§ **EXTRACT**:
---*---
Monarch butterflies possess highly-accurate internal compasses that guide them during their long-distance migrations. Now, researchers believe they have determined how the directional systems within the flying insects work.
Every year, as summer turns to autumn, monarch butterflies from across the United States begin a 2,000-mile journey to the warm climate of central Mexico.
University of Washington investigators studied how the insects are able to sense which direction to fly — southwest — during their yearly journey. Researchers believe the internal compass of the insects is able to determine the position of the sun as well as the time of day. Together, this data allows the butterflies to head in the right direction.
Biologists have understood for several years that monarch butterflies utilize these two pieces of information to orientate themselves. However, the process by which their brains receive and process this data was unknown — until now.
Like humans, monarchs possess an internal clock, mediated by the natural rhythms of clock genes. In the body plan of the colorful insects, the workings of this timekeeping system takes place within the antennae. This information is then fed to the brain for processing and analysis. When combined with information from the large eyes of the insect, the tiny animals are able to determine direction.
“We created a model that incorporated this information — how the antennae and eyes send this information to the brain. Our goal was to model what type of control mechanism would be at work within the brain, and then asked whether our model could guarantee sustained navigation in the southwest direction,” said Eli Shlizerman of the University of Washington.
Populations of monarch butterflies have plummeted in recent years, due to the loss of milkweed — the sole source of food for monarch larvae.
Investigators found that, when these insects are thrown off-course during their journey, they do not simply turn the fastest direction toward their desired path. Instead, the animals rely on a specific separation point to determine whether they should turn left or right. The tiny creatures will not cross this point in their field of vision when altering their course.
When the time comes to return back north in the spring, these mechanisms simply switch direction, guiding the brightly-colored animals toward the northeast.
Analysis of the internal compass of monarch butterflies was published in the journal Cell Reports.
---*---
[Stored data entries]
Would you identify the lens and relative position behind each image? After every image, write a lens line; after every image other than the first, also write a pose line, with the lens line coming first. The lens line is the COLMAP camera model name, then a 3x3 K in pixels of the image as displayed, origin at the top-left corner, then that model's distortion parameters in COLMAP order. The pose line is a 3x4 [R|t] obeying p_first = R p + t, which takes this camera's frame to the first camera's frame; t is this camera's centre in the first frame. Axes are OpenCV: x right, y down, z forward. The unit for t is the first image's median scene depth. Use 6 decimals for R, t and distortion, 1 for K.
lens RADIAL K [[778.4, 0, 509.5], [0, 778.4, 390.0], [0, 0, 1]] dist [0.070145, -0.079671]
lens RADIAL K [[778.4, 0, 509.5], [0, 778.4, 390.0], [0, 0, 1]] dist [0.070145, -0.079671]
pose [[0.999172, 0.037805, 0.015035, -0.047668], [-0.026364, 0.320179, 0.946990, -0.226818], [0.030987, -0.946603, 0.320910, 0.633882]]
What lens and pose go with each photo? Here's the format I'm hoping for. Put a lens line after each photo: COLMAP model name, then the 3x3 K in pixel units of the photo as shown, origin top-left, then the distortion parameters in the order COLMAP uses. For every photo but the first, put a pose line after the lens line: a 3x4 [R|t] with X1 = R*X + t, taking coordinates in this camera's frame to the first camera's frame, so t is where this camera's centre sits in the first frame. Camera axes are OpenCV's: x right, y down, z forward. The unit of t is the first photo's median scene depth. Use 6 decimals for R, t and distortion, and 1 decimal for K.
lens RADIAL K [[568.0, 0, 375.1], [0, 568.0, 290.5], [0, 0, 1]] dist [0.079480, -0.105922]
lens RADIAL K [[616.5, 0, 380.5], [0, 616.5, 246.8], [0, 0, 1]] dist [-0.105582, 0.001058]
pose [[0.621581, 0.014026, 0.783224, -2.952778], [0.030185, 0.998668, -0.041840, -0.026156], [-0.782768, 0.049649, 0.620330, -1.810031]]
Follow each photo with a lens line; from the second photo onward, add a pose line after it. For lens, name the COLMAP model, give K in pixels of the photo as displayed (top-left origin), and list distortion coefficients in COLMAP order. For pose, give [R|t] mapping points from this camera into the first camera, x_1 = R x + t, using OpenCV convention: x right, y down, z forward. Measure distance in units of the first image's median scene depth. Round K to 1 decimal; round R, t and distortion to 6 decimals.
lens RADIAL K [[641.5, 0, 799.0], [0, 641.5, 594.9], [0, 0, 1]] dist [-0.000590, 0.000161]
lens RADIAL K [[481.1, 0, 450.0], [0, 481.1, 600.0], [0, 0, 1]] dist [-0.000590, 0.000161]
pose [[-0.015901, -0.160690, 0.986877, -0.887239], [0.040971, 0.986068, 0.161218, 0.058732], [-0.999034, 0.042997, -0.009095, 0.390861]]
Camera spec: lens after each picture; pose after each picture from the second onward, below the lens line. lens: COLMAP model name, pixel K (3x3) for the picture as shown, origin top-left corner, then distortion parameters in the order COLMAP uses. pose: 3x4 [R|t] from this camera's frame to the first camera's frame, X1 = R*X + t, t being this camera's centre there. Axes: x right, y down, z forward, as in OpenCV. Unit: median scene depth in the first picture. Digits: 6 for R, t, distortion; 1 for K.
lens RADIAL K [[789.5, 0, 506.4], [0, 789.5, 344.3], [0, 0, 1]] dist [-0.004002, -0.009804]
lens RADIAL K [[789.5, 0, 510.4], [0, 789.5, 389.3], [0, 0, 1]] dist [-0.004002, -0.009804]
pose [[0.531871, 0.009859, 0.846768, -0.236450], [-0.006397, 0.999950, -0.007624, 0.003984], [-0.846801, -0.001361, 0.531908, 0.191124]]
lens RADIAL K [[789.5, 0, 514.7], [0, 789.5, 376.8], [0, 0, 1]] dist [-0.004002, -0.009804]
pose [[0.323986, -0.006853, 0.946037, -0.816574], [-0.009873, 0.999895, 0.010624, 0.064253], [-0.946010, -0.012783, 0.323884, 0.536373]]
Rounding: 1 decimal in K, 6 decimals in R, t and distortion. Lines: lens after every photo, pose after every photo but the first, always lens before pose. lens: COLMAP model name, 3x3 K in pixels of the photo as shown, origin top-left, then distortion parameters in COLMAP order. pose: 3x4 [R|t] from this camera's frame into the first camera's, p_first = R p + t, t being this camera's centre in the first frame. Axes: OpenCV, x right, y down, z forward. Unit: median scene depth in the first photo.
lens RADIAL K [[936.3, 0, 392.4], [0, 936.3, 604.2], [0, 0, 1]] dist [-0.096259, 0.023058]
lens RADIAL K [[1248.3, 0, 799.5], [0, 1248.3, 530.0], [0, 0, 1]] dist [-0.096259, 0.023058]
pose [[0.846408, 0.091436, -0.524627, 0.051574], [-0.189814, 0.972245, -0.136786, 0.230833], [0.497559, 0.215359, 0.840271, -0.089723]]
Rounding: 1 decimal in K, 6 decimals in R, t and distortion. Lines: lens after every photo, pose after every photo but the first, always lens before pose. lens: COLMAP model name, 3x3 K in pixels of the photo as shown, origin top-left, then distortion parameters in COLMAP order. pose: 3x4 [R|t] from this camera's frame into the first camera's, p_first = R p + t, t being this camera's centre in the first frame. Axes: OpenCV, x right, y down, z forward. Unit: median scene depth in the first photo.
---*---
§ **ASSIGNED TASK**:
Copy the monarch butterfly article word for word from "Investigators found that, when" up to and including "altering their course.". The items are separate from the monarch butterfly article and are not part of it.

§ **RESPONSE**:
Investigators found that, when these insects are thrown off-course during their journey, they do not simply turn the fastest direction toward their desired path. Instead, the animals rely on a specific separation point to determine whether they should turn left or right. The tiny creatures will not cross this point in their field of vision when altering their course.